■ **TEXT**:
^^^^^^^^
THE STORY
The novel, set in the suburban 1970s, tells the story of the five mysterious Lisbon sisters, from the perspective of the neighbourhood boys obsessed with them. As an ambulance arrives for the body of Mary, the final Lisbon suicide, the neighbourhood boys recall the events of the past year.
It is June of the previous year; thirteen-year-old Cecilia, the youngest sister, slits her wrists while taking a bath. She is rushed to the hospital and her life is saved. The hospital psychiatrist sees Cecilia’s suicide attempt as a cry for help and thinks she would benefit by having a social outlet outside of school.
As a result of the psychiatrist's advice, Mr. Lisbon and Mrs. Lisbon allow the girls to throw a small chaperoned party to which the neighbourhood boys are invited. At the party Cecilia seems oblivious to both her sisters and the boys, and asks to be excused. She ascends to her bedroom, where she jumps out of the window, impaling herself on the iron fence below. She dies instantly.
After the tragedy, the neighbourhood boys’ interest in the Lisbon girls only increases. They manage to acquire Cecilia's diary and although they read it out loud obsessively to each other, they can not find an explanation for her death.
As summer ends, the Lisbon girls return to school, but keep largely to themselves. Mr. Lisbon, a math teacher, continues teaching with his usual enthusiasm. Lux has several clandestine relationships.
Even though, the Lisbon house begins to physically deteriorate as autumn progresses, the girls’ spirits seem to lift. One day, Trip Fontaine, the local stud, enters a wrong classroom where he sees Lux. He falls overwhelmingly in love with her. Via Mr. Lisbon, Trip receives Mrs. Lisbon's permission to take Lux to Homecoming on the conditions that Trip would find dates for the other girls, Therese, Mary and Bonnie; that they would go in a group; and that they would be home by eleven.
^^^^^^^^
■ **TASK BRIEF**:
Answer these questions from the story summary:
1. How old is Cecilia in June of the previous year?
2. What does Mr. Lisbon teach?
3. By what time must the girls be home from Homecoming?
^^^^^^^^
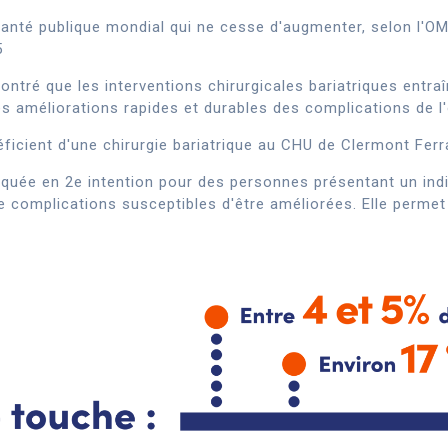
anté publique mondial qui ne cesse d'augmenter, selon l'OM
5
ntré que les interventions chirurgicales bariatriques entraî
s améliorations rapides et durables des complications de l'
éficient d'une chirurgie bariatrique au CHU de Clermont Fer
ndiquée en 2e intention pour des personnes présentant un in
complications susceptibles d'être améliorées. Elle permet d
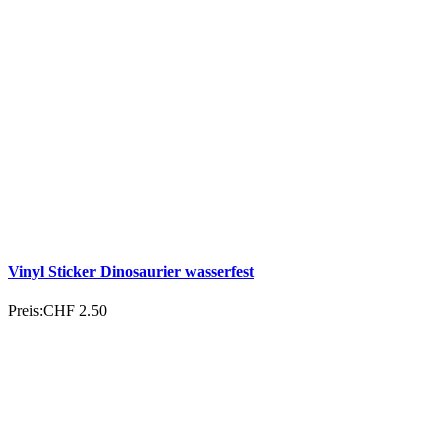
Vinyl Sticker Dinosaurier wasserfest
Preis:
CHF 2.50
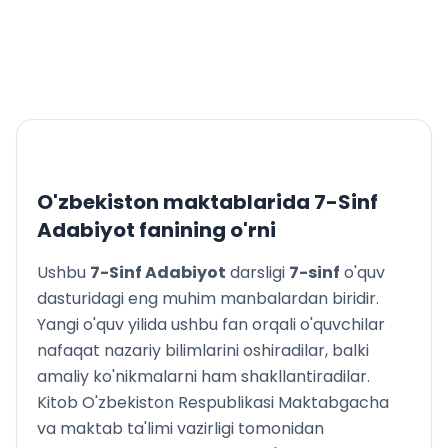
She’rlar
YANGI DAVR NAFASI
ABDULLA QODIRIY
«Mehrobdan chayon» romanidan boblar
CHO‘LPON
She’rlar
Ko‘chim
ABDULLA QAHHOR
O‘g‘ri
O'zbekiston maktablarida
7-Sinf
Dahshat
Adabiyot
fanining o'rni
MIRTEMIR
She’rlar
Ushbu
7-Sinf Adabiyot
darsligi
7
-sinf
o'quv
XAYRIDDIN SALOH
dasturidagi eng muhim manbalardan biridir.
She’rlar
Yangi o'quv yilida ushbu fan orqali o'quvchilar
ERNЕST SЕTОN-TОMPSОN
nafaqat nazariy bilimlarini oshiradilar, balki
Yovvоyi yo‘rg‘а
amaliy ko'nikmalarni ham shakllantiradilar.
Kitob O'zbekiston Respublikasi Maktabgacha
va maktab ta'limi vazirligi tomonidan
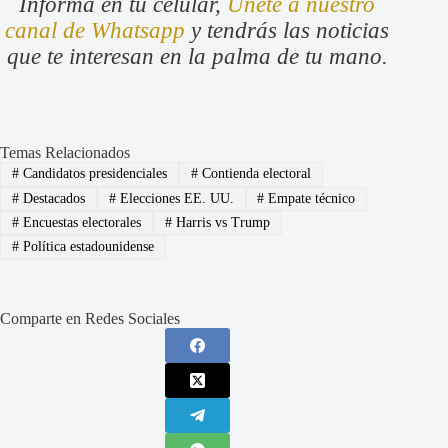
Informa en tu celular,
Únete a nuestro
canal de Whatsapp
y tendrás las noticias
que te interesan en la palma de tu mano.
Temas Relacionados
#
Candidatos presidenciales
#
Contienda electoral
#
Destacados
#
Elecciones EE. UU.
#
Empate técnico
#
Encuestas electorales
#
Harris vs Trump
#
Política estadounidense
Comparte en Redes Sociales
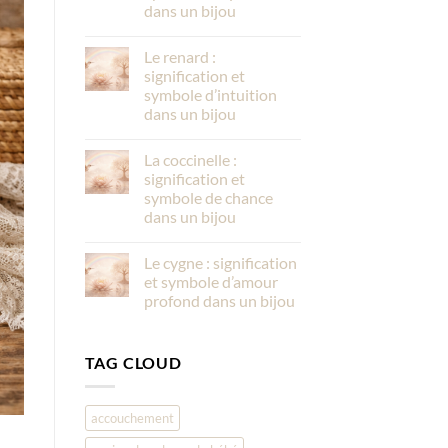
dans un bijou
Le renard :
signification et
symbole d’intuition
dans un bijou
La coccinelle :
signification et
symbole de chance
dans un bijou
Le cygne : signification
et symbole d’amour
profond dans un bijou
TAG CLOUD
accouchement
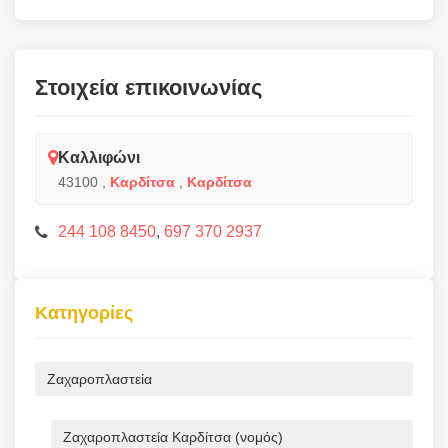
Στοιχεία επικοινωνίας
Καλλιφώνι
43100
,
Καρδίτσα
,
Καρδίτσα
244 108 8450
,
697 370 2937
Κατηγορίες
Ζαχαροπλαστεία
Ζαχαροπλαστεία Καρδίτσα (νομός)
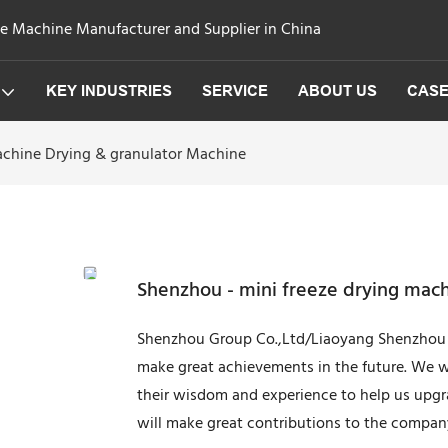
ge Machine Manufacturer and Supplier in China
KEY INDUSTRIES
SERVICE
ABOUT US
CAS
achine Drying & granulator Machine
Shenzhou - mini freeze drying mac
Shenzhou Group Co.,Ltd/Liaoyang Shenzhou M
make great achievements in the future. We will
their wisdom and experience to help us upgr
will make great contributions to the compa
^^^^^^^^
■ **RESULT FOR THIS EXERCISE**:
1. Thirteen.
2. Math.
3. Eleven.